Dec 10, 2010

The Holocaust tragedy 10/10

New methods of murder
A door to a gas chamber 
Starting in December 1939, the Nazis introduced new methods of mass murder by using gas.
First experimental vans, equipped with gas cylinders and a sealed trunk compartment, were used to kill mental care clients of sanatoria in Pomerania, East Prussia, and occupied Poland, as part of an operation termed Aktion T4.
In the Sachsenhausen concentration camp, larger vans holding up to 100 people were used in a similar way since November 1941, yet the gas did not come from a cylinder but directly from the engine's exhaust.


These vans were introduced to the Chełmno concentration camp in December 1941, and another 15 of them were used by the death squads in the occupied Soviet Union.
These gas vans were developed and run under supervision of the Reichssicherheitshauptamt (Reich Main Security Bureau), and were used to kill about 500,000 people, primarily Jews, but also Romani and others.
The vans were carefully monitored and after a month of observation a report stated that 'ninety seven thousand have been processed using three vans, without any defects showing up in the machines'.

A need for new mass murder techniques was also expressed by Hans Frank, governor of the General Government, who noted that this many people could not be simply shot. "We shall have to take steps, however, designed in some way to eliminate them." It was this dilemma which led the SS to experiment with large-scale killings using poison gas. Finally, SS Obersturmführer Christian Wirth seems to have been the inventor of the gas chamber.

Gas chambers
At the extermination camps with gas chambers all the prisoners arrived by train. Sometimes entire trainloads were sent straight to the gas chambers, but usually the camp doctor on duty subjected individuals to selections, where a small percentage were deemed fit to work in the slave labor camps; the majority were taken directly from the platforms to a reception area where all their clothes and other possessions were seized by the Nazis to help fund the war. They were then herded naked into the gas chambers. Usually they were told these were showers or delousing chambers, and there were signs outside saying "baths" and "sauna." They were sometimes given a small piece of soap and a towel so as to avoid panic, and were told to remember where they had put their belongings for the same reason. When they asked for water because they were thirsty after the long journey in the cattle trains, they were told to hurry up, because coffee was waiting for them in the camp, and it was getting cold.

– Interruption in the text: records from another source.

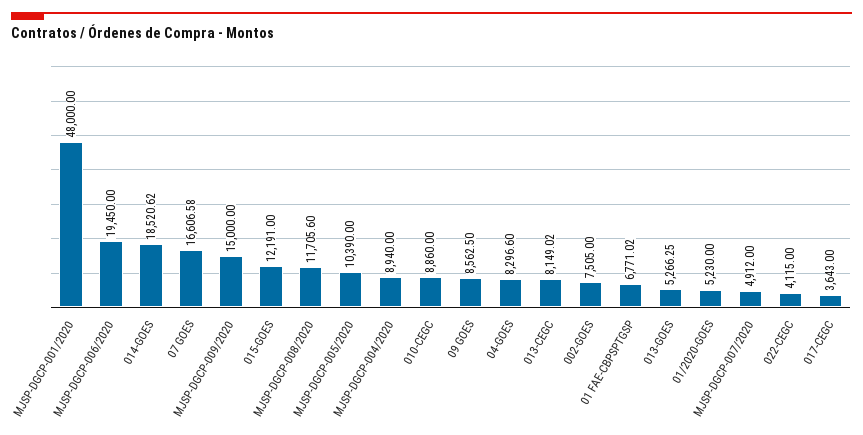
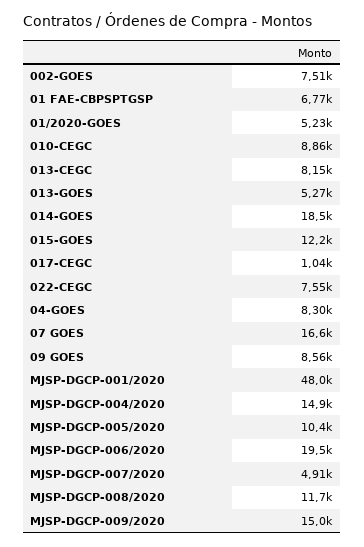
  {
    "MJSP-DGCP-001/2020": 48000,
    "MJSP-DGCP-006/2020": 19450,
    "014-GOES": 18520.62,
    "07 GOES": 16606.58,
    "MJSP-DGCP-009/2020": 15000,
    "015-GOES": 12191,
    "MJSP-DGCP-008/2020": 11705.6,
    "MJSP-DGCP-005/2020": 10390,
-   "MJSP-DGCP-004/2020": 8940,
+   "MJSP-DGCP-004/2020": 14900,
    "010-CEGC": 8860,
    "09 GOES": 8562.5,
    "04-GOES": 8296.6,
    "013-CEGC": 8149.02,
    "002-GOES": 7505,
    "01 FAE-CBPSPTGSP": 6771.02,
    "013-GOES": 5266.25,
    "01/2020-GOES": 5230,
    "MJSP-DGCP-007/2020": 4912,
-   "022-CEGC": 4115,
+   "022-CEGC": 7550,
-   "017-CEGC": 3643
+   "017-CEGC": 1040
  }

According to Rudolf Höß, commandant of Auschwitz, bunker 1 held 800 people, and bunker 2 held 1,200.
Once the chamber was full, the doors were screwed shut and solid pellets of Zyklon-B were dropped into the chambers through vents in the side walls, releasing toxic HCN, or hydrogen cyanide. Those inside died within 20 minutes; the speed of death depended on how close the inmate was standing to a gas vent, according to Höß, who estimated that about one third of the victims died immediately.
Joann Kremer, an SS doctor who oversaw the gassings, testified that: "Shouting and screaming of the victims could be heard through the opening and it was clear that they fought for their lives."
When they were removed, if the chamber had been very congested, as they often were, the victims were found half-squatting, their skin colored pink with red and green spots, some foaming at the mouth or bleeding from the ears.

The gas was then pumped out, the bodies were removed (which would take up to four hours), gold fillings in their teeth were extracted with pliers by dentist prisoners, and women's hair was cut.
The floor of the gas chamber was cleaned, and the walls whitewashed.The work was done by the Sonderkommando, which were work units of Jewish prisoners.
In crematoria 1 and 2, the Sonderkommando lived in an attic above the crematoria; in crematoria 3 and 4, they lived inside the gas chambers.
When the Sonderkommando had finished with the bodies, the SS conducted spot checks to make sure all the gold had been removed from the victims' mouths. If a check revealed that gold had been missed, the Sonderkommando prisoner responsible was thrown into the furnace alive as punishment.

At first, the bodies were buried in deep pits and covered with lime, but between September and November 1942, on the orders of Himmler, they were dug up and burned. In the spring of 1943, new gas chambers and crematoria were built to accommodate the numbers.